━━━ Supplied material ━━━
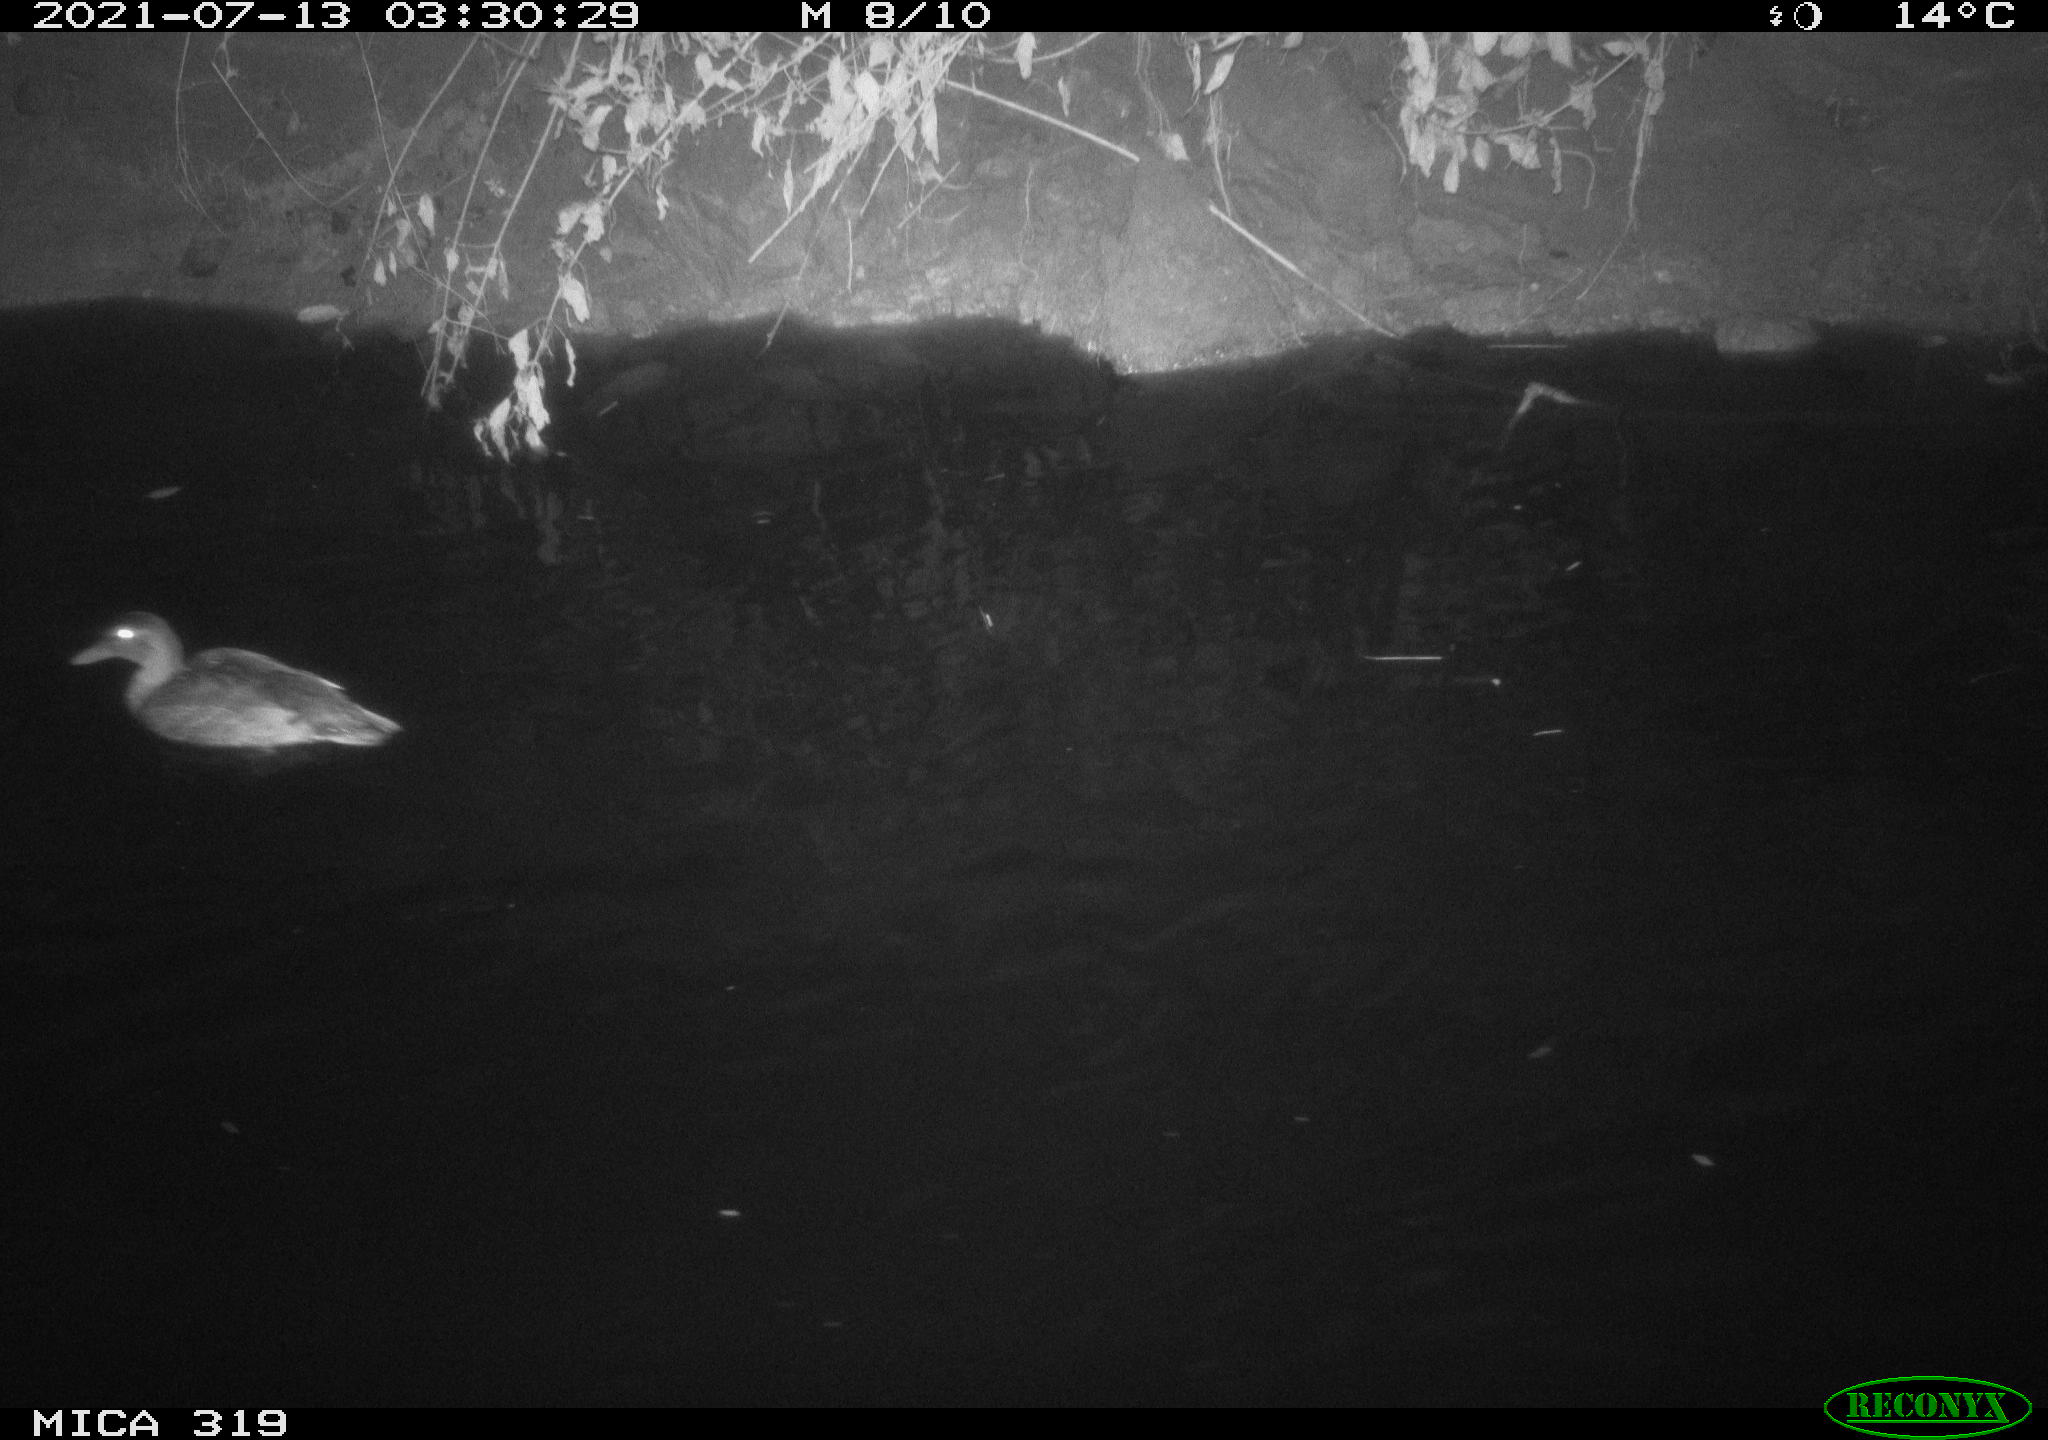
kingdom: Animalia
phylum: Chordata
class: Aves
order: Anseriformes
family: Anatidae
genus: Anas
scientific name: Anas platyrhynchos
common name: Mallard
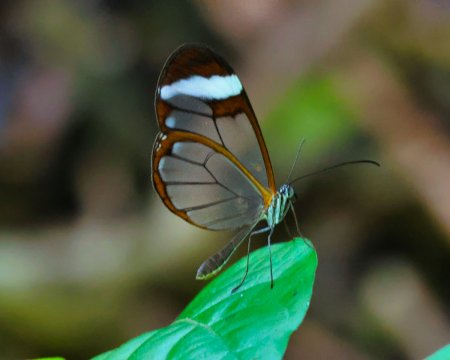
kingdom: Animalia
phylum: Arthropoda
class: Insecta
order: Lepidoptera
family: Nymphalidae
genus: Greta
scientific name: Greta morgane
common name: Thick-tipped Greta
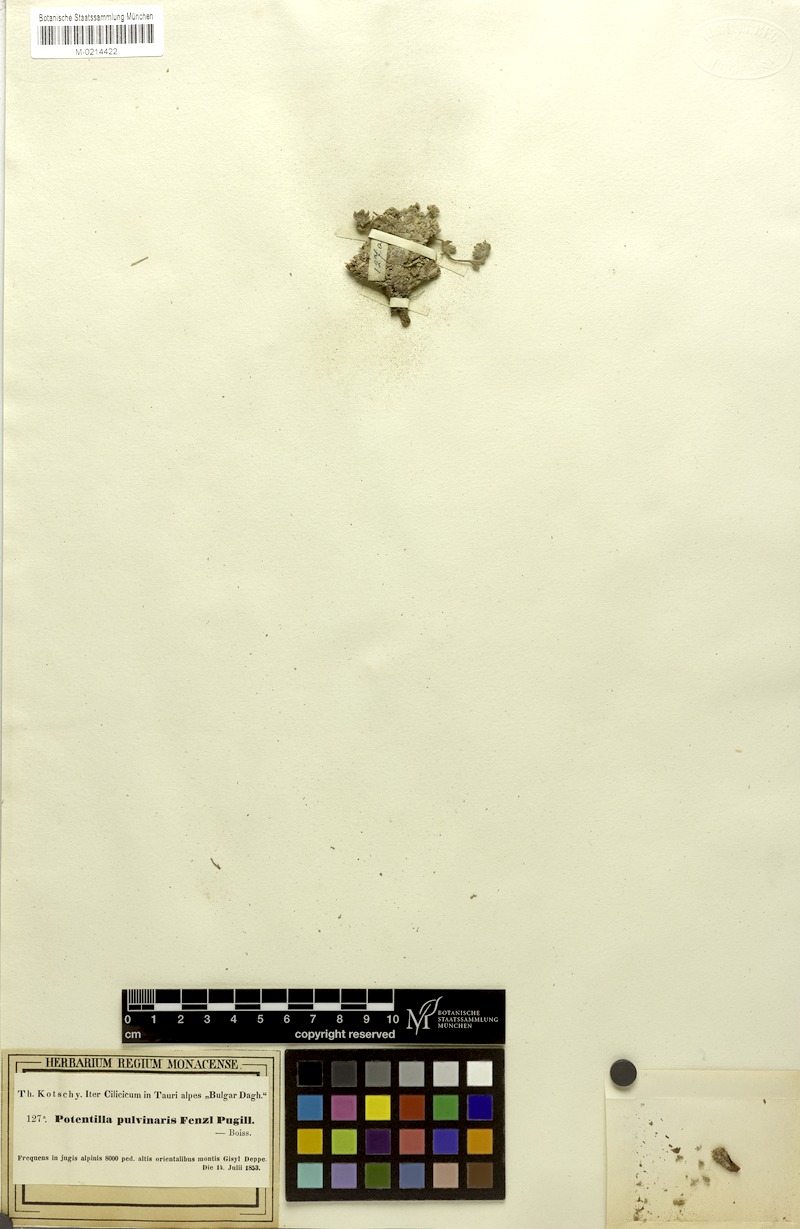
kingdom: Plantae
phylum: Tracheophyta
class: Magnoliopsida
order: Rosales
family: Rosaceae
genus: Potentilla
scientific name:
━━━
§ What is being asked: Output every line in the rows above as a JSON list of strings, one string per line, with blank lines left out. Leave out the pictures.

§ Exercise answer:
[
  "kingdom: Animalia",
  "phylum: Chordata",
  "class: Aves",
  "order: Anseriformes",
  "family: Anatidae",
  "genus: Anas",
  "scientific name: Anas platyrhynchos",
  "common name: Mallard",
  "kingdom: Animalia",
  "phylum: Arthropoda",
  "class: Insecta",
  "order: Lepidoptera",
  "family: Nymphalidae",
  "genus: Greta",
  "scientific name: Greta morgane",
  "common name: Thick-tipped Greta",
  "kingdom: Plantae",
  "phylum: Tracheophyta",
  "class: Magnoliopsida",
  "order: Rosales",
  "family: Rosaceae",
  "genus: Potentilla",
  "scientific name:"
]